9. (SBU) Comment: Overall, the opening of the SPI appeared to be
more of a political rally and show of support to President Bashir
than a sincere change of heart on Darfur. The lack of substance in
the speech by the Qatari State Minister was troubling, but many
Sudanese appear confident that with their deep pockets and financial
influence/leverage over the Sudanese regime, the Qataris will be
able to "buy off rebels" and force the regime to make the necessary
concessions, as well as provide development funds for Darfur.
Particularly troubling was the presence of Arab militia leader Musa
Hilal, who along with many participants danced to "I am Sudanese, I
am African," a mainstay song of unity at these types of events.

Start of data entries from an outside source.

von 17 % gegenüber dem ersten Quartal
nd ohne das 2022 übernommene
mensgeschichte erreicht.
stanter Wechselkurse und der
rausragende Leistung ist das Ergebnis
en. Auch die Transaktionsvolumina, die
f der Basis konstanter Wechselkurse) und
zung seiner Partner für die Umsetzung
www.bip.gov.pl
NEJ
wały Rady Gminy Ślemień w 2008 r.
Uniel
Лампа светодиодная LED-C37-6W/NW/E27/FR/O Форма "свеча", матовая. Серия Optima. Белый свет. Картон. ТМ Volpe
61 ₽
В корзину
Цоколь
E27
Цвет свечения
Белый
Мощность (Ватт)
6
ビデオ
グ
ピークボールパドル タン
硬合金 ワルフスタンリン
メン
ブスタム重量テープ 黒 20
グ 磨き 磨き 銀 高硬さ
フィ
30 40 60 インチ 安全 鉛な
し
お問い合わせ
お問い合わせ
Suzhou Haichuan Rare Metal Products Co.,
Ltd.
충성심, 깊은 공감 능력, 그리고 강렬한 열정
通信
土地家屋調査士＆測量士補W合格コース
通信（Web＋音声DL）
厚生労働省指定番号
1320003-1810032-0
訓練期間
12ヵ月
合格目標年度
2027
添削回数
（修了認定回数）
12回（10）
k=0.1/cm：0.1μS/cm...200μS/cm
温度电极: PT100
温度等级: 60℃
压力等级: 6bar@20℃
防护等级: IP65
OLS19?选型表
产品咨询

However, there were some small signs of hope that the government may
be serious in this effort - such as the presence of civil society
leaders and academics such as Professor Al Tayeb from the University
of Khartoum, who is among those who have put the most thought into
possible solutions on Darfur. Al Tayeb and NCP polchief Mandour al
Mahdi appeared to be deep in conversation following the speeches,
and Al Tayeb told polchief that he may attend part of the conference
in Kenana and may submit some of his proposals to the effort. The
key to success in Doha over the next few weeks will be how the
Qataris and Chief Mediator Bassole are able to push the regime on
specific concessions to rebels that will lure them to the
negotiating table. If the key rebels refuse to attend the talks in
Doha, they will be a failure, just as the talks in Sirte, Libya last
year were a failure, and the Darfur crisis will grind on -- until
the Sudanese regime is able to reach out and make critical
concessions to the rebels, with or without the theater of formal
peace talks and conferences. Whether the proposed solutions that
emerge next week from Kenana actually contain some substance will
show whether the SPI is a serious attempt by the regime to solve
Darfur, or just a cynical charade intended to check a box off the
Arab League's plan to save Bashir from an ICC indictment.